10. Property management -- If you’re not planning to find, screen, and manage tenants or perform property maintenance yourself, you need to find a property manager and factor the cost into your numbers. Typically, property managers charge one month’s rent to place tenants and 6% to 10% of your monthly rental income to manage the property for you. Ask fellow investors for recommendations and do your due diligence. The importance of efficient and reasonably priced property management is second to screening tenants when it comes to managing a profitable rental property long-term.

Ready to make an offer to purchase your investment property?

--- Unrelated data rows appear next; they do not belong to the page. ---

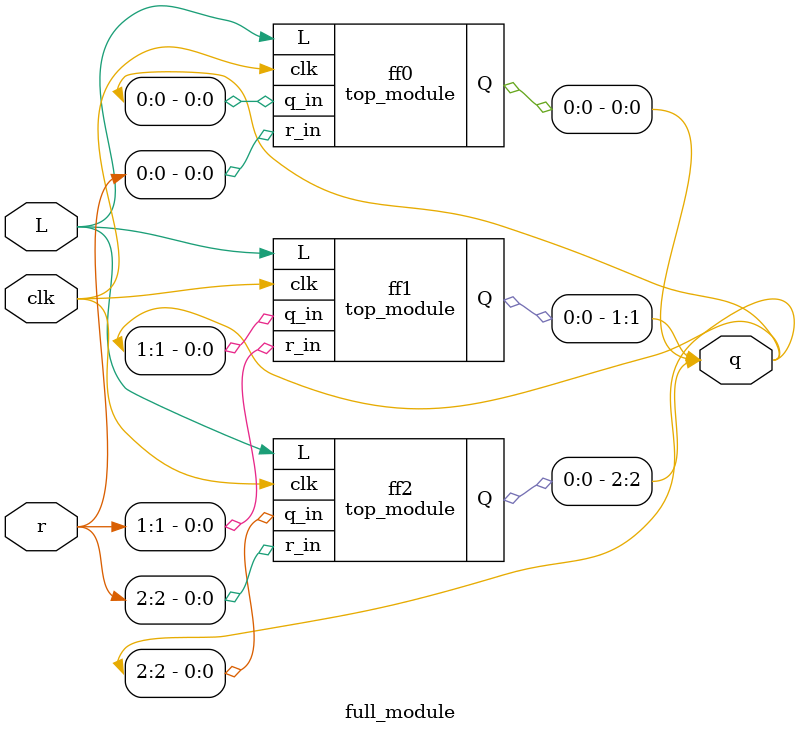
<source format=sv>
module top_module(
    input clk,
    input L,
    input q_in,
    input r_in,
    output reg Q
);

    always @(posedge clk) begin
        if (L) begin
            Q <= r_in;
        end else begin
            Q <= q_in;
        end
    end
endmodule
module full_module (
    input [2:0] r,
    input L,
    input clk,
    output reg [2:0] q
);

    top_module ff0 (
        .clk(clk),
        .L(L),
        .q_in(q[0]),
        .r_in(r[0]),
        .Q(q[0])
    );

    top_module ff1 (
        .clk(clk),
        .L(L),
        .q_in(q[1]),
        .r_in(r[1]),
        .Q(q[1])
    );

    top_module ff2 (
        .clk(clk),
        .L(L),
        .q_in({q[1] ^ q[2], q[0], q[2]}),
        .r_in(r[2]),
        .Q(q[2])
    );

endmodule

</source>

Buying a house is a big decision. Choosing and purchasing an investment property is no exception. Not only does buying a rental property require a large outlay of cash and financing commitment, it’s a long-term investment with high transaction costs when you buy or sell. The strategy involves buying an income-producing asset that’s in a fixed location subject to local market conditions. Making an informed decision by doing proper due diligence on many aspects is key.

Don’t journey the path to ownership alone. Use the services of a real estate agent to help you find, evaluate, and acquire market properties listed for sale on the MLS. You get the expertise of a market specialist and representation of a licensed professional absolutely free. Typically, commission for both the buyer’s agent and the listing or seller’s agent is paid out of the seller proceeds, even though a buyer’s agent represents you and your best interests in the transaction.

For off-market properties, your agent will likely not receive a commission from the seller (so you should consider paying a small research and consultation fee). However, I highly recommend consulting with an "investor-friendly," knowledgeable agent before submitting an offer on any investment property. You need to know if the current market value and After Repair Value (ARV), two numbers an agent can research for you, support monthly cash flow requirements and long-term investment goals. And don’t skip the home inspection on off-market properties.